- _Do this_
Duplicate everything from the line containing "text No superposition, no" down to the line containing "subtitle Dichos de", with both of those lines included.

(Records of labeled boxes)
## begin

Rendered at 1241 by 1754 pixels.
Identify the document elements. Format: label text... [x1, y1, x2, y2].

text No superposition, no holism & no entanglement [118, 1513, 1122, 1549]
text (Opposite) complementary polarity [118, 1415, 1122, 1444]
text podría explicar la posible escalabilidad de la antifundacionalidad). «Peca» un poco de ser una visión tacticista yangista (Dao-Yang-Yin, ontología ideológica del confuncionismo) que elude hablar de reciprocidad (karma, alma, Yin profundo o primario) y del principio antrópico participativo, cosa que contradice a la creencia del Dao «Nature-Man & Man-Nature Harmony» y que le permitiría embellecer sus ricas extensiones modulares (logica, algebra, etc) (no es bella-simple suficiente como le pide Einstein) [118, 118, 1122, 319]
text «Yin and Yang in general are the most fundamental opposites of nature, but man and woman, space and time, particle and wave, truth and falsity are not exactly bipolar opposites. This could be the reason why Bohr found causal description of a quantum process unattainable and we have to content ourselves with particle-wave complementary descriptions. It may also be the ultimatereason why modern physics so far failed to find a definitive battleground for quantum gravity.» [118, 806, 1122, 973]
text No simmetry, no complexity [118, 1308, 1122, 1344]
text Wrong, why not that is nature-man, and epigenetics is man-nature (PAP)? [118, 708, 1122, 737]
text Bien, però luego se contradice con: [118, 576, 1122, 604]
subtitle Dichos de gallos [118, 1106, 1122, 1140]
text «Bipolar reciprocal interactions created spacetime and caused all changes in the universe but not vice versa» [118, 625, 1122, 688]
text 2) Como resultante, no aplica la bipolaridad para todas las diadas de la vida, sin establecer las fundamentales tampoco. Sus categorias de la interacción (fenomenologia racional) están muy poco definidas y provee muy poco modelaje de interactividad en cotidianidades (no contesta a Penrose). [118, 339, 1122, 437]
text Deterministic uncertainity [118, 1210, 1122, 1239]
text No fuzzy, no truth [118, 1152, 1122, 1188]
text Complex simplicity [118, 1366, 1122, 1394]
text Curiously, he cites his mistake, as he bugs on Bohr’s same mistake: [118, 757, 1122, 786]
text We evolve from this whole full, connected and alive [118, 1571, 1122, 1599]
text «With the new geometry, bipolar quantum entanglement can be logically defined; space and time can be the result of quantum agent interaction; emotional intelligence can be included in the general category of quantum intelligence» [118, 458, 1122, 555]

## end

- _Solution for this task_
text No superposition, no holism & no entanglement [118, 1513, 1122, 1549]
text (Opposite) complementary polarity [118, 1415, 1122, 1444]
text podría explicar la posible escalabilidad de la antifundacionalidad). «Peca» un poco de ser una visión tacticista yangista (Dao-Yang-Yin, ontología ideológica del confuncionismo) que elude hablar de reciprocidad (karma, alma, Yin profundo o primario) y del principio antrópico participativo, cosa que contradice a la creencia del Dao «Nature-Man & Man-Nature Harmony» y que le permitiría embellecer sus ricas extensiones modulares (logica, algebra, etc) (no es bella-simple suficiente como le pide Einstein) [118, 118, 1122, 319]
text «Yin and Yang in general are the most fundamental opposites of nature, but man and woman, space and time, particle and wave, truth and falsity are not exactly bipolar opposites. This could be the reason why Bohr found causal description of a quantum process unattainable and we have to content ourselves with particle-wave complementary descriptions. It may also be the ultimatereason why modern physics so far failed to find a definitive battleground for quantum gravity.» [118, 806, 1122, 973]
text No simmetry, no complexity [118, 1308, 1122, 1344]
text Wrong, why not that is nature-man, and epigenetics is man-nature (PAP)? [118, 708, 1122, 737]
text Bien, però luego se contradice con: [118, 576, 1122, 604]
subtitle Dichos de gallos [118, 1106, 1122, 1140]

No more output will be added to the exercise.